Poor Bev’s dead and gone/ left me here to sing this song/ pretty little girl with the red dress on/ poor Bev’s dead and gone…


Bev’s Wine Bar, the last hideaway of civil civilization, is closing its doors and never opening them again. It’s another death as what we knew of an arts district continues to morph into a final descent into luxury living and sitcom-style lofts.

The only bar standing from an era where downtown Minneapolis was more than just a collection of dusty rose buildings and abandoned storefronts—a destination. A big, glowing light that beckoned wide and far: “Give me your tired, your poor, your huddled masses yearning to paint like Andy Warhol and David Hockney.” The wretched writers retelling Bukowski lore:  “Send these, the homeless, tempest in teapots to me, I lift my lamp beside the golden door!” and then slam it squarely in their face like a cartoon door-to-door salesman. Art is a cruel mistress and a mean son of a bitch that can never love you as much as you may love it.

This small sliver of downtown, bordered by Hennepin and westward for a few scant blocks, was a Little Amsterdam, minus the space cakes and prostitutes…well space cakes at least for artists, writers, and other people with liberal arts degrees. When warehouses didn’t have tens of thousands of dollars of stone countertops—unless, of course, that’s where the companies housed their wares.

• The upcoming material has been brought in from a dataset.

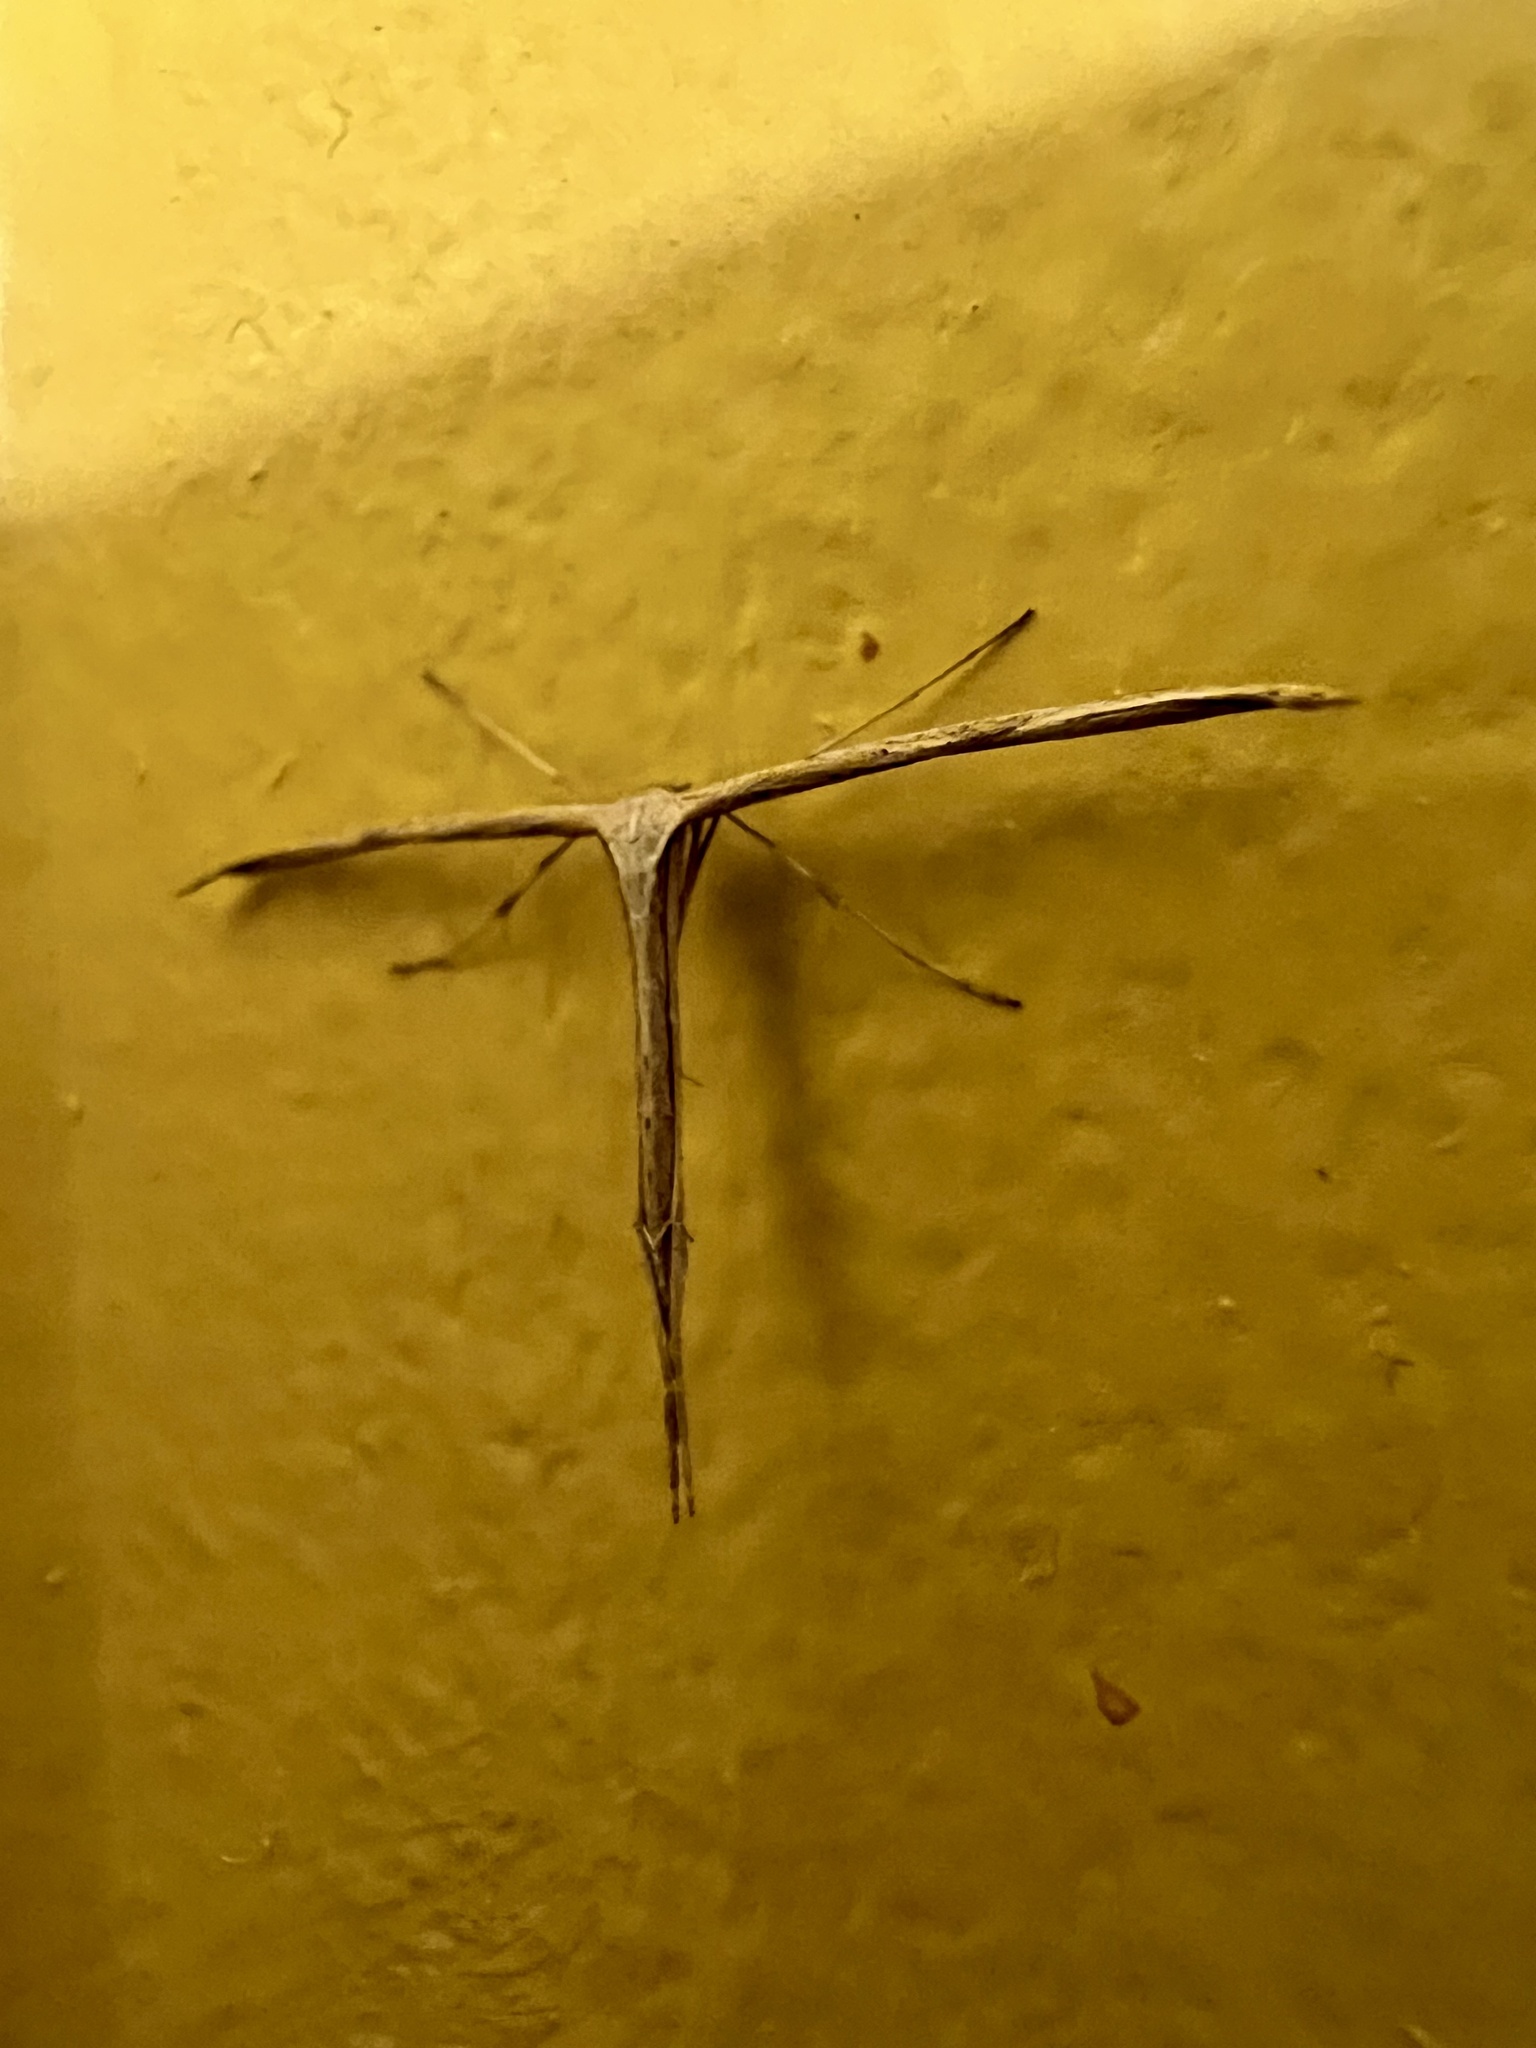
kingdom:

They were artist “studios,” with hidden makeshift bed stays, always a step ahead of the inspector man. Artists, true artists, who thought art might change the world and not just look pretty in a living room—and maybe it did for a time. A place where boho met high snobiety; the highbrow and the Lowenbrau mingling over a moderately priced drink talking about anything and everything, building relationships that would last lifetimes and go on to be cultural references for generations that aren’t in the picture yet. They were places that practiced the rare and maybe lost art of talking to strangers, a time-honored tradition that now violates the laws of personal space and time.

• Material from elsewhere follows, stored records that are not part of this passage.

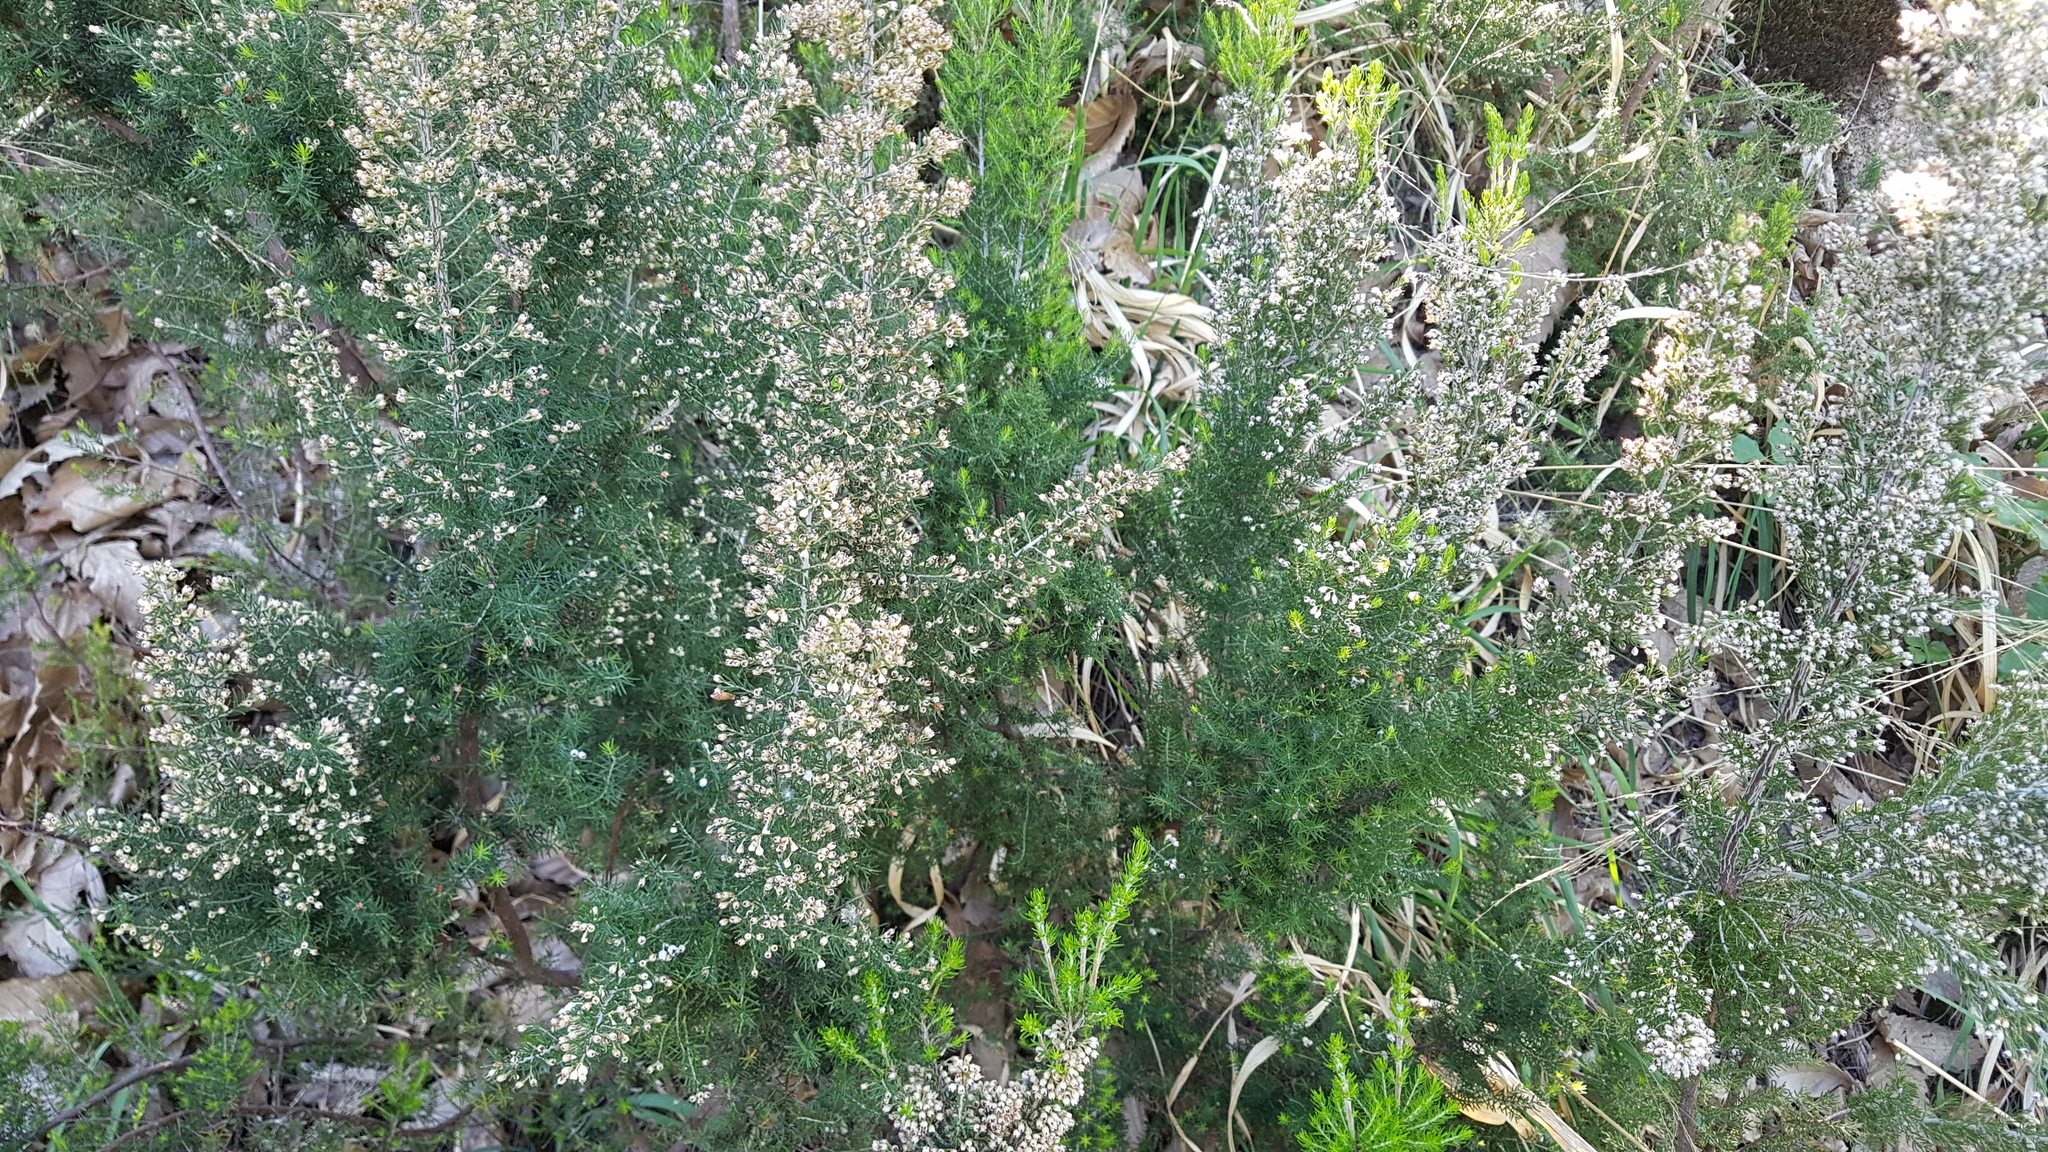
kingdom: Plantae
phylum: Tracheophyta
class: Magnoliopsida
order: Ericales
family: Ericaceae
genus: Erica
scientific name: Erica arborea
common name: Tree heath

There were other watering holes that met the crossroad of artists, musicians, day traders, and junkies: Once upon a time it was the New French, but that was urgently shut down so it could become an empty building, because there was a shortage. It is now celebrating its 21st birthday of being a wall that drunks leaving nearby strip joints can leisurely piss upon. For a minute, it may have been the Loring…but that’s a chapter best kept closed. Bev’s stood, for 28 years, a wine bar. Not flashy. No bright neon, or heavy signage to speak of, no line of soon-to-be Insta superstars standing in line for the to-die-for kimchi quinoa papaya lobster bowl. In fact, a complete absence of dudebros except for the occasional who stopped in for a quick one as a pit stop from pick-up joint to pick-up joint. Bev’s was well-curated simplicity at its finest: baguettes, Caesar salad, chocolate cake, and, before the plague, a perfect little flatbread. A sublime wine list, a half-dozen beers, and a handful of cocktails, including the last old fashioned that was actually old fashioned and not a kicky remix.

Those who know it will forever mourn the loss of Bev’s: It was a great bar, the kind of bar every great city in the world has, or had. 

We aren’t in that world anymore. While we might not always like it, we don’t own that house anymore. The new tenants can do with it what they like, and it doesn’t matter if we like it, too. Thing is, that next owner doesn’t know what they missed, so they never miss it. But I will, and if you were there, you will too. I will leave you with this thought, oh dear and gentle reader: The only reason great things exist is that people decide to build great things, and great things are rarely easy and are almost never, ever practical.